No, I didn't. I loved Lily like everyone did. I never hated Lily. I was jealous, I was angry, I was spiteful, but I never truly hated her.

"But, Vernon, the boy…in the letter it said that he will die unless we take him!" I tried.

"I will not have a freak living under my roof!!" Vernon shouted and the baby let out a particularly loud sob, which Vernon ignored.

"Vernon, we're taking him." I said in a firm tone.

"Petunia—"

"We are taking the boy!"

"Y-you want him, Petunia?" Vernon asked, dumbfounded, "You want him?"

"I don't want him, Vernon; I want him to grow up with his own family, but as they are dead…" I took a deep breath as though I was having trouble getting my quota of oxygen, "I don't want the boy, Vernon, but I have to take him. I have to."

He looked for a moment as if he would start shouting again but instead he just sighed and pushed out his chair and said, "I'm going for a walk." And Vernon left the house.

I looked down at the baby on the table, still yowling. This time I was not reluctant to touch him. I took the wriggling baby into my arms as I had his mother a million years before, when we had been innocent children, before anything came between us. I made the same soft shushhing noise that I had with Lily and Diddles. He was warm and fragile in my arms and it was hard to believe that someone wanted to kill him. Whatever anyone could say, he was only a baby. I moved my palm in a circular pattern on his back and finally his weeping quieted and I realized my own cheeks were wet. I wiped the cut upon his forehead clean and looked down at him.

For the first time, I was looking at him properly, when he was neither asleep nor weeping. And Lily's eyes were looking back. It was now that I knew the tears I shed were for her, only twenty-one and murdered. Gone. And all because of her precious magic. The thing that she had had that I never could have, that had made me the boring, useless sister, always cast in her shadow. The thing that had torn us apart. The thing that had made the helpless infant in my arms an orphan. Magic had always only ruined things and broke things and gotten in the way. I hated magic, and not out of envy as once I had.
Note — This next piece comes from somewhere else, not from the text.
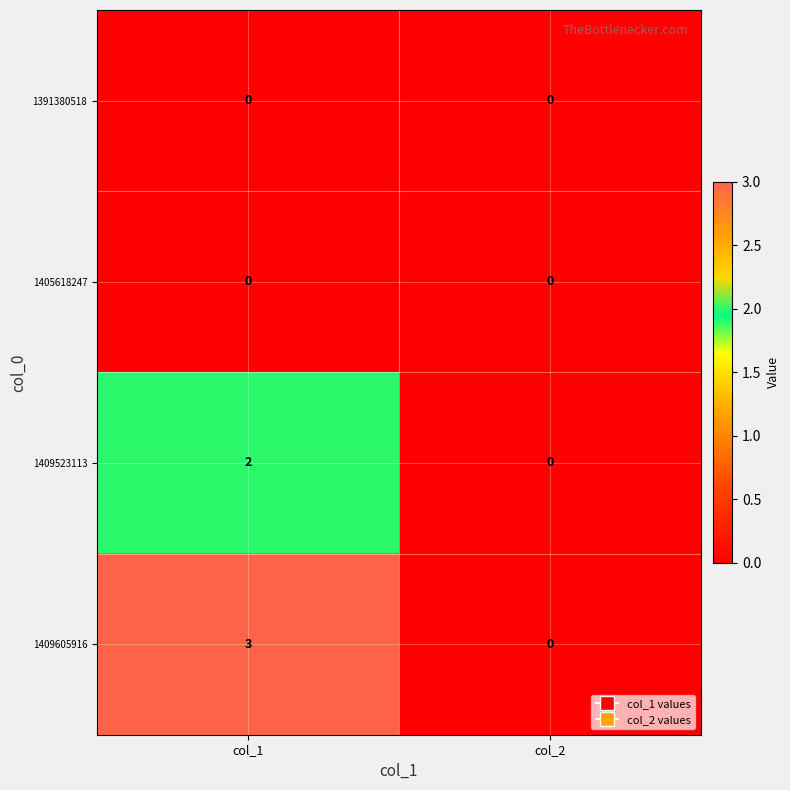

What is the maximum value shown in the chart?

3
I hated magic simply because it had destroyed so much and brought me nothing but sorrow.

"It won't reach you; it won't get you, too. You won't be like Lily; we'll stamp it out of you." I whispered to the baby with my sister's eyes, "I won't let magic do to you what it's done to me." I swept some of the scarce, silky black hair into place, but it sprang into an odd angle again at once, "I'm going to protect you better than I protected her. I'll keep you safe, Harry."

He shut his eyes and fell asleep, warm and comforted, blissfully unaware and untouched by the knowledge that I would never speak a single kind word to him again.